KT: You say airport to island in half an hour. How does that work?”
Chenevier: Ten minutes by car from the airport to our private jetty, then 10 minutes by speed boat to Koh Russey. We are starting construction of the jetty in coming weeks.
KT: You have pre-sold 10 of 143 planned villas. Why are people buying?
Chenevier: To attract people to a new country you have to be competitive.. [He points to a maquette of a 2-bedroom villa] This is priced at $770,000. Such a product in Phuket would probably be double. We offer more land, more privacy. They are very private. And, looking west, you can see the sunset all year long.
KT: The model shows a lot of villas. Is that so buyers can visualize their future houses, or is the development dense?
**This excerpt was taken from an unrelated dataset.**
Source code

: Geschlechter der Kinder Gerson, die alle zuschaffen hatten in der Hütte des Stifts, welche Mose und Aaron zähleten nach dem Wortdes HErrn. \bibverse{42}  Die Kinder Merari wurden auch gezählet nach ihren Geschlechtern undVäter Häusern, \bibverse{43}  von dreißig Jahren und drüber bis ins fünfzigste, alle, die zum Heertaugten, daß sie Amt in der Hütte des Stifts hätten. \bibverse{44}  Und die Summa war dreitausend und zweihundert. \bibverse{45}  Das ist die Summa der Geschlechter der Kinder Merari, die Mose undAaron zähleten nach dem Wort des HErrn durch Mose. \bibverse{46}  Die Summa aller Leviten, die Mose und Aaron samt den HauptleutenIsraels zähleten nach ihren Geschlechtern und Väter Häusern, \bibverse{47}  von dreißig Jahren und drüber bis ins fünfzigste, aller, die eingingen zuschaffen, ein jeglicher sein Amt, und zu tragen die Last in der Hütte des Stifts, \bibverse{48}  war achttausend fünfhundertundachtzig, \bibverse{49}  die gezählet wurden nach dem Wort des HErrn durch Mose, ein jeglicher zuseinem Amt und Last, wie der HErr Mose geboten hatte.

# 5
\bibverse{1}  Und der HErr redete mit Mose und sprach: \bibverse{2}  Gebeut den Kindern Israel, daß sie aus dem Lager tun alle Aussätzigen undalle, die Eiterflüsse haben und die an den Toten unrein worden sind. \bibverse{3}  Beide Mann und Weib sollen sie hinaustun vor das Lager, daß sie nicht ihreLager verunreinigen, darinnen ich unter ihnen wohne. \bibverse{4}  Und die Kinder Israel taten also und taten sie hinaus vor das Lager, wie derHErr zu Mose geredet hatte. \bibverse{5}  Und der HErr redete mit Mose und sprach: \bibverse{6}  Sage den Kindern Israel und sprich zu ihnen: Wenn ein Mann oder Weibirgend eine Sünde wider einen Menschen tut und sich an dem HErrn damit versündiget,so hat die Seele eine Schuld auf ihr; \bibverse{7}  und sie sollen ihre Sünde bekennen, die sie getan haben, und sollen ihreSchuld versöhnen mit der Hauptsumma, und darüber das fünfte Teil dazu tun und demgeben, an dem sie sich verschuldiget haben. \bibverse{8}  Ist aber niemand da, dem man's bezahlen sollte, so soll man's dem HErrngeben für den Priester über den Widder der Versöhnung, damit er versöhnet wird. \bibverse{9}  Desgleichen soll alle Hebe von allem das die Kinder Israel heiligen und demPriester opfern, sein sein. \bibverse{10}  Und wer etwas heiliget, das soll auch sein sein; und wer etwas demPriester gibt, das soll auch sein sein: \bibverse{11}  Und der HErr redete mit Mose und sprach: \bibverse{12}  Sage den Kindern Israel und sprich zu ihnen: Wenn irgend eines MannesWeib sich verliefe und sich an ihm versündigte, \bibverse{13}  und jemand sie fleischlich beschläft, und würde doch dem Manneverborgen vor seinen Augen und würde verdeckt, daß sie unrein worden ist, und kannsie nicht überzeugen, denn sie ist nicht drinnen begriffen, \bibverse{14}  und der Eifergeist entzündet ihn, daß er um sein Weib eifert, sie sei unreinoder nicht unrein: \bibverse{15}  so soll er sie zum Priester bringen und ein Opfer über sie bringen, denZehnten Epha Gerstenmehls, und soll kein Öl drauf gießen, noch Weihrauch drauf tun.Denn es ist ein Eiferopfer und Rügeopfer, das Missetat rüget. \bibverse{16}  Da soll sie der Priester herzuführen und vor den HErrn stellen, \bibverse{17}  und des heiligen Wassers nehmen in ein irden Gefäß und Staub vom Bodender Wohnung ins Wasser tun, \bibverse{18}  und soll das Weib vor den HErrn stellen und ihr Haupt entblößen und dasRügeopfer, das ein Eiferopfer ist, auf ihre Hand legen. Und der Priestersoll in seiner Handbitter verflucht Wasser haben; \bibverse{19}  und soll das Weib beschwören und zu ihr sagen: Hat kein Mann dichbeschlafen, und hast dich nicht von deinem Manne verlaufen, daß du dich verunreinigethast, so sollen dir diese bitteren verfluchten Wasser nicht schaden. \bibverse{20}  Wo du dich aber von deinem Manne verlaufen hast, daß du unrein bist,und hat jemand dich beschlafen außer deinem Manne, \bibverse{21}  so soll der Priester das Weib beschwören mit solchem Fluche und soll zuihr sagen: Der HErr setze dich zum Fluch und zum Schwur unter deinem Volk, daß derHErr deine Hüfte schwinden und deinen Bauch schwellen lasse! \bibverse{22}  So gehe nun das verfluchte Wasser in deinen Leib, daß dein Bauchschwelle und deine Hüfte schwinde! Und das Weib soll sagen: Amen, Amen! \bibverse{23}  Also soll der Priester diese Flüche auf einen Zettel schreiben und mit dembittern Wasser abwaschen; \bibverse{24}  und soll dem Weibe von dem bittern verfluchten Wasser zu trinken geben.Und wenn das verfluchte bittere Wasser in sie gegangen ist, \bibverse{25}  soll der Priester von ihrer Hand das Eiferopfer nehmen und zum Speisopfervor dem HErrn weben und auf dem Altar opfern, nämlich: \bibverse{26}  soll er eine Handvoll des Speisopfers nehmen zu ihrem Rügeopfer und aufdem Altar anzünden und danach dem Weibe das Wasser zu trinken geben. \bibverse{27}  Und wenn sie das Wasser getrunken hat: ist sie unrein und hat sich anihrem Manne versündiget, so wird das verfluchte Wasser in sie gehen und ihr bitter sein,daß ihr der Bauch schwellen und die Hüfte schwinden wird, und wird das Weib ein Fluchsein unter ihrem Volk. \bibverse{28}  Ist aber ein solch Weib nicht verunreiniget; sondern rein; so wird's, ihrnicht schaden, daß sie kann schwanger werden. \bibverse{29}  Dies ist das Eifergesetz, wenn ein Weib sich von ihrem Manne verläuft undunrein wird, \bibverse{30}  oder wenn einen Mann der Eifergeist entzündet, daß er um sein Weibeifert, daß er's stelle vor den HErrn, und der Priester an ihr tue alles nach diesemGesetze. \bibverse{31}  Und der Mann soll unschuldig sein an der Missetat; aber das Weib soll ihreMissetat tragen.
Chenevier: The overall footprint is only 15 percent. So it will be a very green place… We have a Singapore-based Thai landscape architect overseeing the selective clearing and planting. Between villas, we will keep as much as possible existing vegetation. The advantage of Sihanoukville is that it receives 3,000 mm of water every year.
KT: Will the August-September rainy season be the dead season?
Chenevier: The rainy season is inconvenient, but not only for us. Kep has a rainy season. Koh Samui has a rainy season. Malaysia has a rainy season. In Angkor Wat, the rainy season is a hardship. You are not going to swim in the temples. Some hotels close for maintenance. In a beach destination, if you want to go for a cheap price, to Phuket for example, you go and get good deals. So you still fill your hotels.
KT: You say 250 people will work at the core project, the 150-room Alila luxury hotel. On a relatively small island, where will all these workers live?
Chenevier: We did not want to make a village on the island. It raises a lot of environmental concerns. The paradox of green development is that you cannot transport into the green nest all the constraints of building a town – sewage, police post, pagoda and school – as in the end you are taking up too much space. Our advantage is that we have a real village on the mainland.
KT: So workers will commute by boat, 15 minutes from Sihanoukville, or 10 minutes from your new jetty, where there is an existing village of 8,000 people, near Ream Naval Base. What else does your crystal ball tell you about the future of Camodia’s Coast?
Chenevier: Nobody wants to go to Sihanoukville by car any more. Unless you leave at 5 in the morning, it is really long. For the airlines, a Phnom Penh–Sihanoukville shuttle will be a gold mine.